The input:
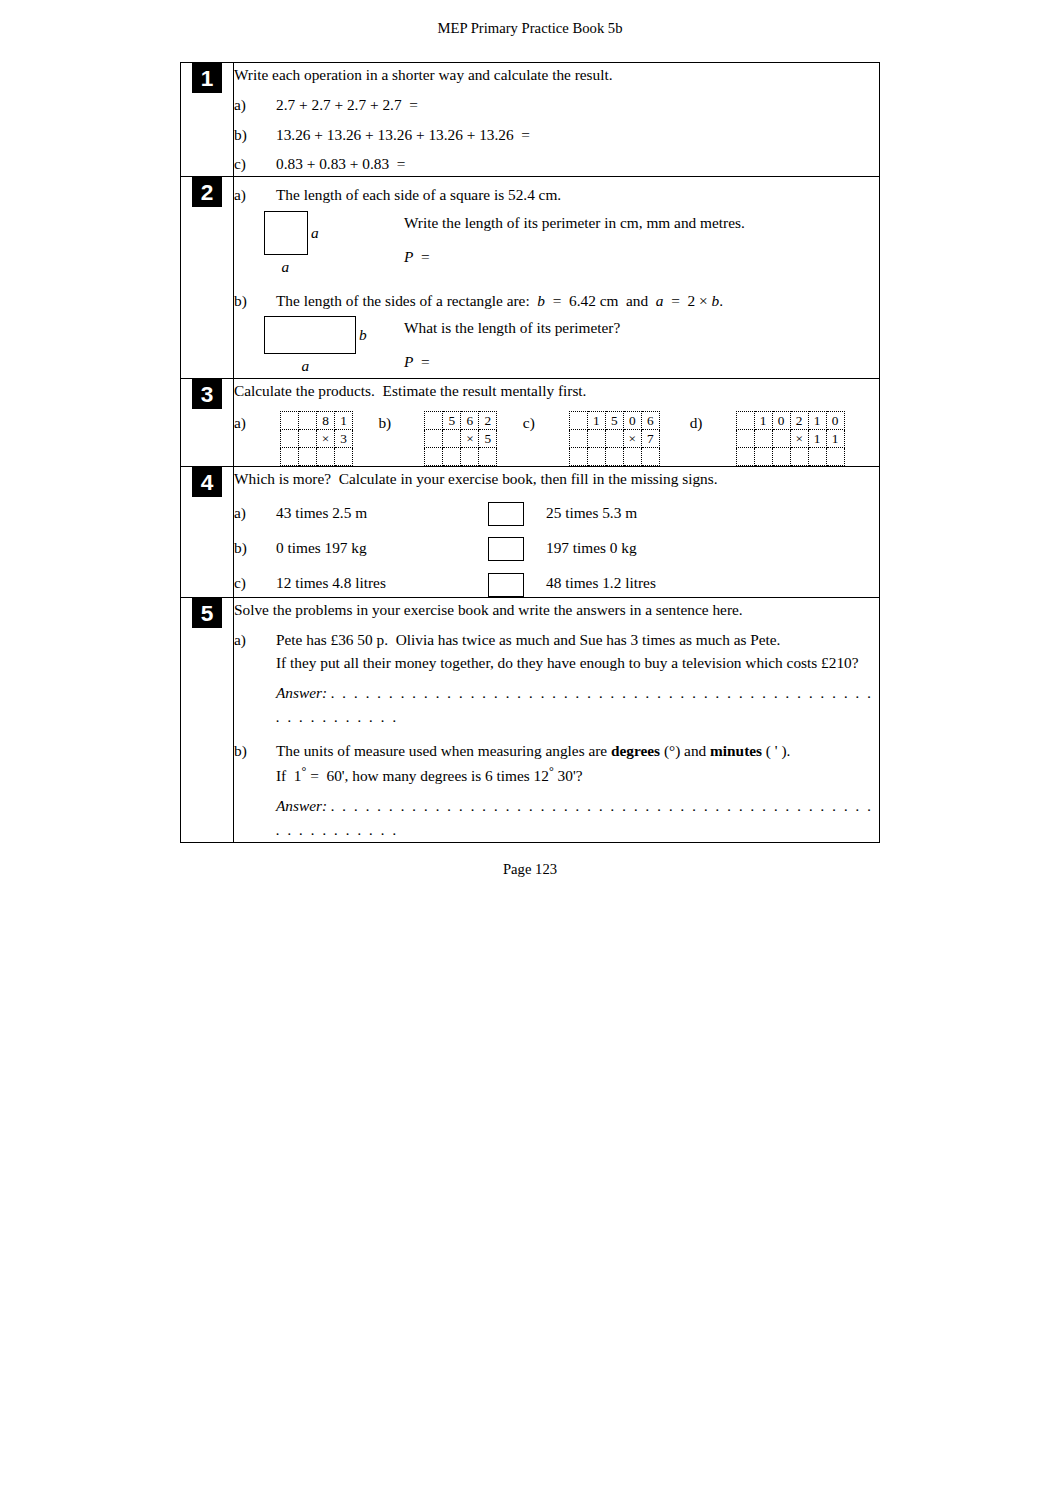MEP Primary Practice Book 5b
| 1 | Write each operation in a shorter way and calculate the result. a) 2.7 + 2.7 + 2.7 + 2.7 = b) 13.26 + 13.26 + 13.26 + 13.26 + 13.26 = c) 0.83 + 0.83 + 0.83 = |
| 2 | a) The length of each side of a square is 52.4 cm. a a Write the length of its perimeter in cm, mm and metres. P = b) The length of the sides of a rectangle are: b = 6.42 cm and a = 2 × b . b a What is the length of its perimeter? P = |
| 3 | Calculate the products. Estimate the result mentally first. a) / / / 8 / 1 / / / / × / 3 / b) / / 5 / 6 / 2 / / / / × / 5 / c) / / 1 / 5 / 0 / 6 / / / / / × / 7 / d) / / 1 / 0 / 2 / 1 / 0 / / / / / × / 1 / 1 / |
| 4 | Which is more? Calculate in your exercise book, then fill in the missing signs. a) 43 times 2.5 m 25 times 5.3 m b) 0 times 197 kg 197 times 0 kg c) 12 times 4.8 litres 48 times 1.2 litres |
| 5 | Solve the problems in your exercise book and write the answers in a sentence here. a) Pete has £36 50 p. Olivia has twice as much and Sue has 3 times as much as Pete. If they put all their money together, do they have enough to buy a television which costs £210? Answer: . . . . . . . . . . . . . . . . . . . . . . . . . . . . . . . . . . . . . . . . . . . . . . . . . . . . . . . . . . b) The units of measure used when measuring angles are degrees (°) and minutes ( ' ). If 1 ° = 60', how many degrees is 6 times 12 ° 30'? Answer: . . . . . . . . . . . . . . . . . . . . . . . . . . . . . . . . . . . . . . . . . . . . . . . . . . . . . . . . . . |
Page 123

Exercise: Nothing should appear in the reply except the lines from the start of the listing above through the line with "1.2 litres |", repeated exactly and free of pictures.

Result of this task:
MEP Primary Practice Book 5b
| 1 | Write each operation in a shorter way and calculate the result. a) 2.7 + 2.7 + 2.7 + 2.7 = b) 13.26 + 13.26 + 13.26 + 13.26 + 13.26 = c) 0.83 + 0.83 + 0.83 = |
| 2 | a) The length of each side of a square is 52.4 cm. a a Write the length of its perimeter in cm, mm and metres. P = b) The length of the sides of a rectangle are: b = 6.42 cm and a = 2 × b . b a What is the length of its perimeter? P = |
| 3 | Calculate the products. Estimate the result mentally first. a) / / / 8 / 1 / / / / × / 3 / b) / / 5 / 6 / 2 / / / / × / 5 / c) / / 1 / 5 / 0 / 6 / / / / / × / 7 / d) / / 1 / 0 / 2 / 1 / 0 / / / / / × / 1 / 1 / |
| 4 | Which is more? Calculate in your exercise book, then fill in the missing signs. a) 43 times 2.5 m 25 times 5.3 m b) 0 times 197 kg 197 times 0 kg c) 12 times 4.8 litres 48 times 1.2 litres |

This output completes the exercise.